Dernière remarque, je suis réticent à la possibilité d’un dépôt par voie électronique des pétitions. Cette procédure qui trouve ses origines à la révolution française est aujourd’hui tombée en désuétude. Elle ne permet pas réellement aux citoyens d’obtenir satisfaction dans leurs griefs contre l’administration. En dématérialisant le dépôt des pétitions, actuellement encadrée par des règles de forme, on risquerait d’encourager les citoyens à recourir à une procédure qui n’apporte aucune solution de fond à leurs préoccupations.

Mer chers collègues, je conclurai en vous disant que la voie la plus sage pour conforter le lien de confiance réciproque est de choisir avec discernement parmi les moyens que la technique met à notre disposition, ceux qui attesteront, dans l’immédiat et pour l’histoire, de l’attention que les assemblées et leurs commissions portent à l’accomplissement de leurs mission législative et de la réalité et de l’efficacité du contrôle qu’elles exercent sur le gouvernement et les administrations publiques.

La plupart de nos concitoyens n’ont ni le temps ni les moyens de se consacrer aux affaires publiques.

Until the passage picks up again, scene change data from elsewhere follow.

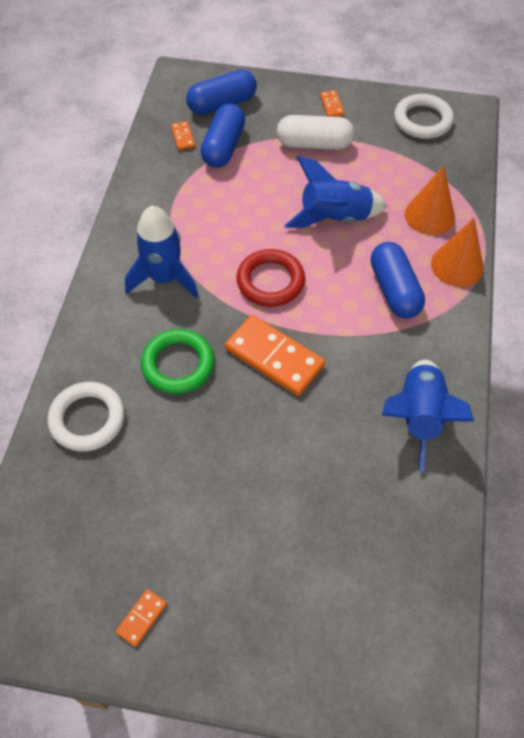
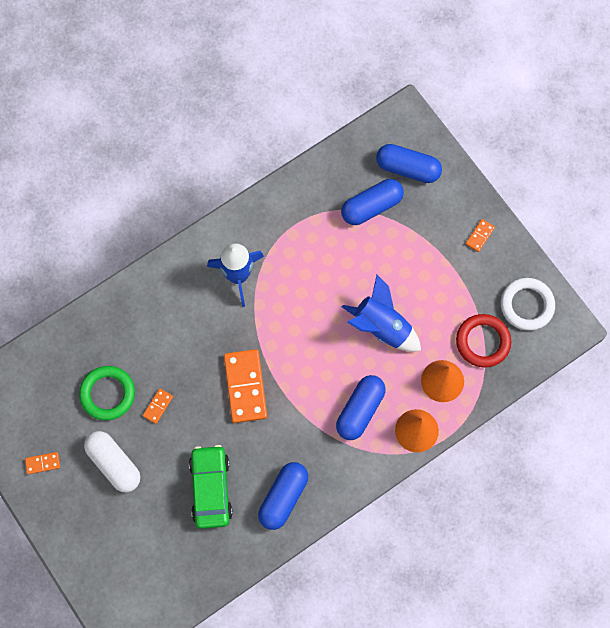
camera: 45 degrees right, 15 degrees up
(87, 419) = (113, 329): white ring -> none
(178, 364) = (190, 341): green ring -> green ring (107, 394)
(183, 137) = (354, 174): orange domino -> orange domino (158, 406)
(270, 281) = (295, 335): red ring -> red ring (482, 342)
(314, 144) = (432, 258): white capsule -> white capsule (114, 463)
(345, 472) = (211, 488): none -> green car
(418, 417) = (283, 497): blue rocket -> blue capsule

Ils ne plaident que pour le bien commun et non pour des intérêts particuliers. Ils demandent à pouvoir s’en remettre à des représentants dont l’élection périodique garantit le dévouement et dont le rôle est de faire prévaloir l’intérêt général. Il nous appartient de leur prouver que nous méritons leur confiance.

Ce sont ces preuves authentiques, tangibles et documentées des efforts que leurs élus consacrent à soutenir le débat public, à dire le droit et à contrôler le gouvernement que nos médias parlementaires doivent leur apporter et conserver pour eux et pour les générations à venir.

Je vous ai fait part de mon analyse et de mon sentiment. Je serais heureux de recueillir les vôtres. Je vous remercie.